The older Peggy, though, the one that was worn down by their mother, that was engaged to Frank? She might not have. She might have waited for years and worried and stagnated in her life. That woman feels so long ago and so different from who she is now that it is almost impossible to put herself in that woman's shoes.

When Michael reaches for her hands, she gives him one. The other still holds the cup of cider he gave her. "I am glad to know you are alive. Don't ever think that I wish it were otherwise."

*

Michael squeezes her hand with his gloved one. "I'm not defending my decision I made all those years ago, nor will I slough that off by saying it wasn't entirely my decision." He bows his head, and squeezes her hand again. "But I hope you can at least believe that at the time, I did think it was for the best. You may be angry at me for what I did, but I hope that you can at least understand that I did not do it to hurt you."

*

"Good," Peggy finally gives him something of a good-natured smirk at being told that he is not defending his decision. "And I am and may continue to be for awhile." If they are going to be truthful, she will continue with that trend. "But I do believe you." She sighs. "It really should not have been the surprise it was. I always knew you were a hard-headed man with King and Country in his heart." Now it is Queen and Country, but the decision was made when it was Good King George and not Queen Elizabeth. "And you will have to know that even if you did not mean to hurt me, it did."

*

"I know it did," says Michael with a heavy sigh.
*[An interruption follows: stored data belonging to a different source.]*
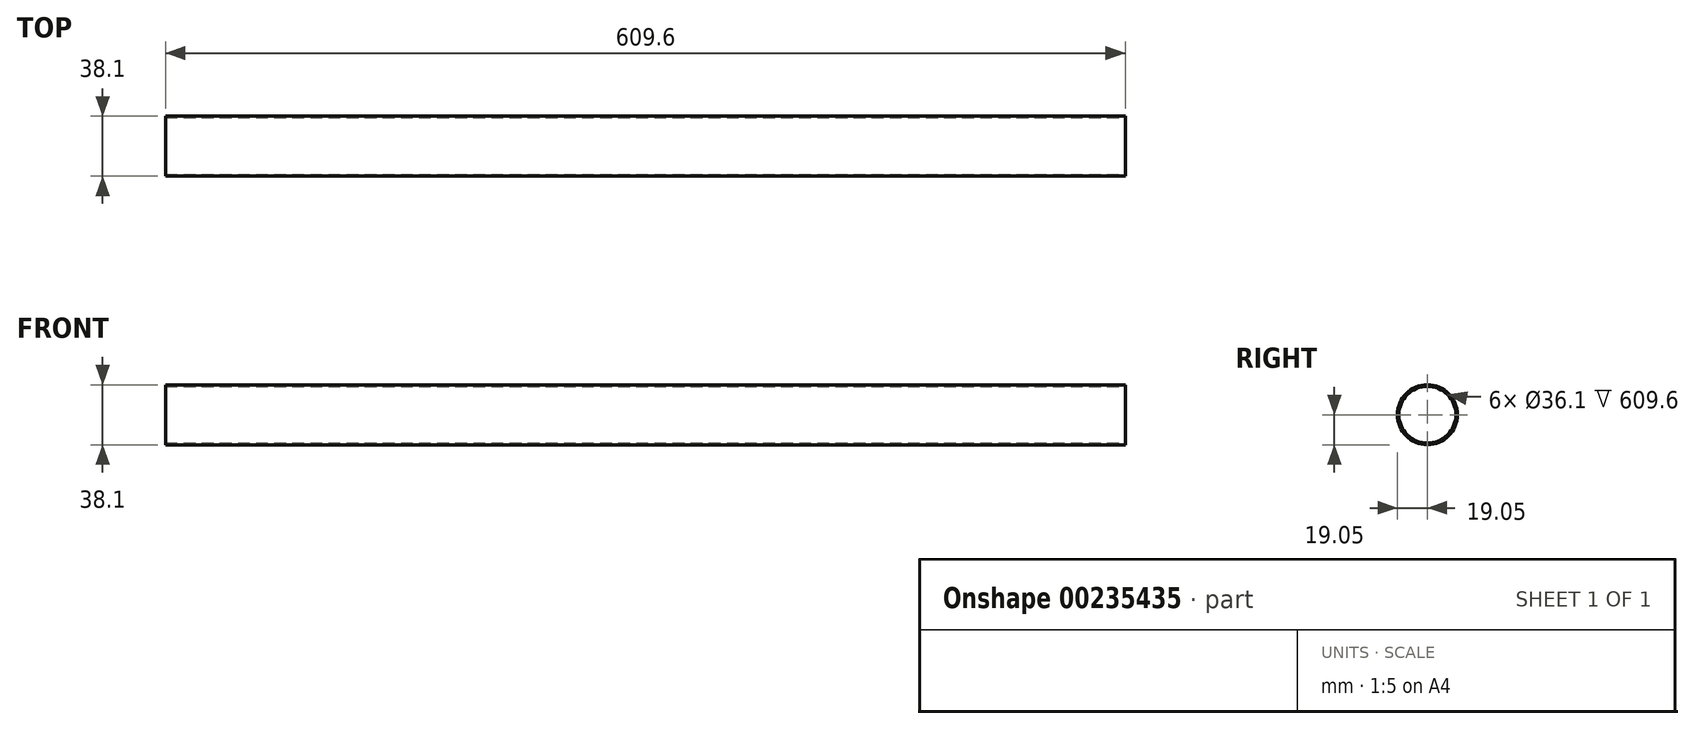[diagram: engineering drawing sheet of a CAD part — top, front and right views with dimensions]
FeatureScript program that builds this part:
annotation { "Feature Type Name" : "Feature", "Feature Type Description" : "" }
export const myFeature = defineFeature(function(context is Context, id is Id, definition is map)
    precondition{}
    {
        {
            var Q0;
            Q0=qCreatedBy(makeId("Top.planeOp"),FACE);
            var sketch = newSketch(context, id + "F0", { "sketchPlane" : qUnion([Q0])});
            skArc(sketch, "E0", {"start": v(304.8, 0) * mm, "mid": v(0, 19.98) * mm, "end": v(-304.8, 0) * mm, "construction": true});
            skLineSegment(sketch, "E1", {"start": v(-304.8, 0) * mm, "end": v(304.8, 0) * mm});
            skLineSegment(sketch, "E2", {"start": v(-304.8, 0) * mm, "end": v(0, -2315.19) * mm, "construction": true});
            skLineSegment(sketch, "E3", {"start": v(0, -2315.19) * mm, "end": v(304.8, 0) * mm, "construction": true});
            skSolve(sketch);
        }
        {
            var Q0;
            Q0=sQuery(id+"F0.wireOp",VERTEX,"E2.start");
            var Q1;
            Q1=sQuery(id+"F0.wireOp",EDGE,"E1");
            cPlane(context, id + "F1", {"entities" : qUnion([Q0, Q1]), "cplaneType" : CPlaneType.CURVE_POINT, "offset" : 25.4 * mm, "width" : 152.4 * mm, "height" : 152.4 * mm});
        }
        {
            var Q0;
            Q0=qCreatedBy(id+"F1.planeOp",FACE);
            var sketch = newSketch(context, id + "F2", { "sketchPlane" : qUnion([Q0])});
            skCircle(sketch, "E4", {"center": v(0, 0) * mm, "radius": 19.05 * mm});
            skCircle(sketch, "E5", {"center": v(0, 0) * mm, "radius": 18.05 * mm});
            skSolve(sketch);
        }
        {
            var Q0;
            Q0=makeQuery(id+"F2.imprint","IMPRINT",FACE,{"disambiguationData":[TD([[makeQuery(id+"F2.imprint","IMPRINT",EDGE,{"derivedFrom":sQuery(id+"F2.wireOp",EDGE,"E4")}),1.0]])]});
            var Q1;
            Q1=sQuery(id+"F0.wireOp",EDGE,"E1");
            sweep(context, id + "F3", {"profiles" : qUnion([Q0]), "path" : qUnion([Q1])});
        }
    });
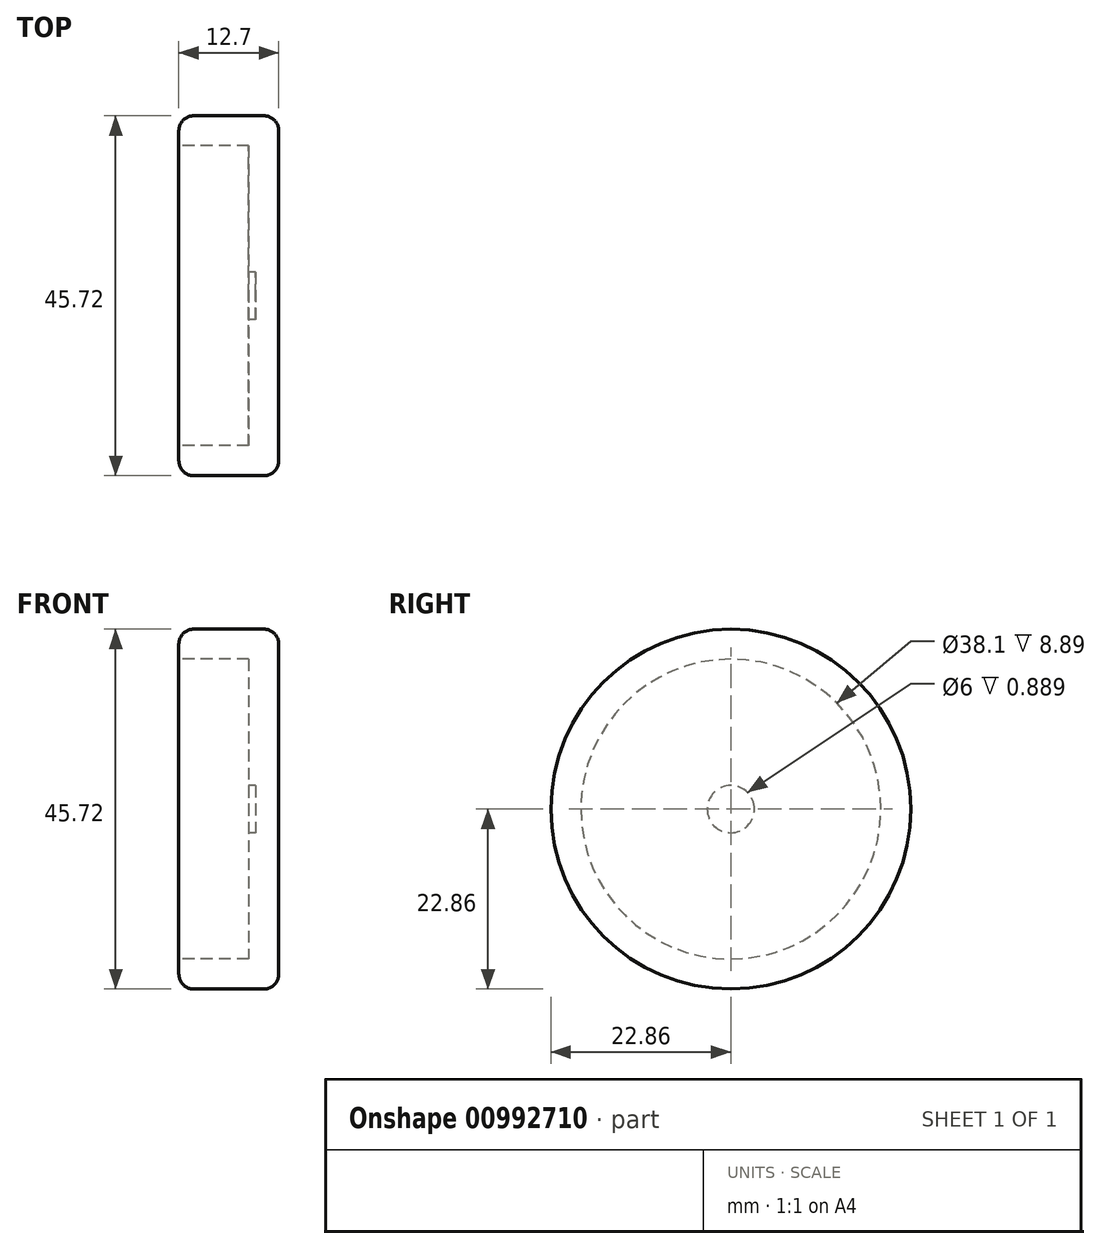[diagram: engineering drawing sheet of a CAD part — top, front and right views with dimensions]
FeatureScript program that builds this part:
annotation { "Feature Type Name" : "Feature", "Feature Type Description" : "" }
export const myFeature = defineFeature(function(context is Context, id is Id, definition is map)
    precondition{}
    {
        {
            var Q0;
            Q0=qCreatedBy(makeId("Front.planeOp"),FACE);
            var sketch = newSketch(context, id + "F0", { "sketchPlane" : qUnion([Q0])});
            skLineSegment(sketch, "E0", {"start": v(0, 19.05) * mm, "end": v(8.89, 19.05) * mm});
            skLineSegment(sketch, "E1", {"start": v(8.9, 19.05) * mm, "end": v(8.9, 0) * mm});
            skLineSegment(sketch, "E2", {"start": v(8.9, 0) * mm, "end": v(12.7, 0) * mm});
            skLineSegment(sketch, "E3", {"start": v(12.7, 0) * mm, "end": v(12.7, 20.96) * mm});
            skLineSegment(sketch, "E4", {"start": v(10.8, 22.86) * mm, "end": v(1.9, 22.86) * mm});
            skLineSegment(sketch, "E5", {"start": v(0, 20.96) * mm, "end": v(0, 19.05) * mm});
            skPoint(sketch, "E6.visualSharp", {"position": v(12.7, 22.86) * mm});
            skArc(sketch, "E6.filletArc", {"start": v(12.7, 20.96) * mm, "mid": v(12.14, 22.3) * mm, "end": v(10.8, 22.86) * mm});
            skPoint(sketch, "E7.visualSharp", {"position": v(0, 22.86) * mm});
            skArc(sketch, "E7.filletArc", {"start": v(1.9, 22.86) * mm, "mid": v(0.56, 22.3) * mm, "end": v(0, 20.96) * mm});
            skLineSegment(sketch, "E8", {"start": v(-7.84, 0) * mm, "end": v(12.7, 0) * mm, "construction": true});
            skSolve(sketch);
        }
        {
            var Q0;
            Q0=qSketchRegion(id+"F0",true);
            var Q1;
            Q1=sQuery(id+"F0.wireOp",EDGE,"E8");
            revolve(context, id + "F1", {"surfaceOperationType" : NewSurfaceOperationType.NEW, "entities" : qUnion([Q0]), "axis" : qUnion([Q1]), "revolveType" : RevolveType.FULL});
        }
        {
            var Q0;
            Q0=makeQuery(id+"F1.opRevolve","SWEPT_FACE",FACE,{"disambiguationData":[OSD([sQuery(id+"F0.wireOp",EDGE,"E1")])]});
            var sketch = newSketch(context, id + "F2", { "sketchPlane" : qUnion([Q0])});
            skCircle(sketch, "E9", {"center": v(0, 0) * mm, "radius": 3 * mm});
            skSolve(sketch);
        }
        {
            var Q0;
            Q0=qSketchRegion(id+"F2",true);
            extrude(context, id + "F3", {"entities" : qUnion([Q0]), "operationType" : NewBodyOperationType.REMOVE, "oppositeDirection" : true, "depth" : 0.89 * mm, "offsetDistance" : 25.4 * mm});
        }
    });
He releases her hand. "I knew it would. I knew the pain I would cause you by showing myself to you, even if you don't have all the memories of your counterpart." But, he chose to do so anyway, which is in and of itself an admission of his past mistakes. He could have stayed hidden this time around as well. "And I intend to be as honeset with you as I can. Which is why I've told you about Jessica. I know she is your friend."

*

The fact that he has revealed himself was a start, for sure. In time, Peggy may just see it for the step forward it was. As he releases her hand, she reaches forward to take it again. "I'm glad you did." Even with the hurt and the anger, she is glad to know her brother is still alive, that they can stand here on this rooftop on Bonfire Night and talk.

As for Jessica? They are being honest. "Jessica is a good friend and a good woman," she tells him. "This is new and I will not stand in the way of it, as I wish you both to be happy. However, currently, one of the most defining moments of our family is of you faking your death for years. She has been through quite a lot and values honesty. So, while she is more than capable of handling herself…if you hurt her, I will send James Barnes after you. Or I will tie you to a chair and make you watch hours of something called Jersey Shore. I've been told it is horrible and the epitome of entitled American behavior."

She looks to him, eyebrow raised. Her smile is almost warm. "We are being honest, are we not?"

*

Michael can't help it. The threat at first startles him, then it makes him smile. He leans forward to press a kiss on her forehead and to grip her hand tightly. "Oh, good lord, Spitfire, I've missed you dearly. Please don't ever change." There's a glimmer of amusement in his eyes. "And I promise you, I have been honest with Jessica. In fact, I gave her several reasons not to get into this before we did anything, and she chose to move forward anyway." He looks back towards the bonfire. People are handing out sparklers now. It looks like someone might even let off fireworks (as ill advised as that may be) from the roof. "I shall certainly remember this November 5th."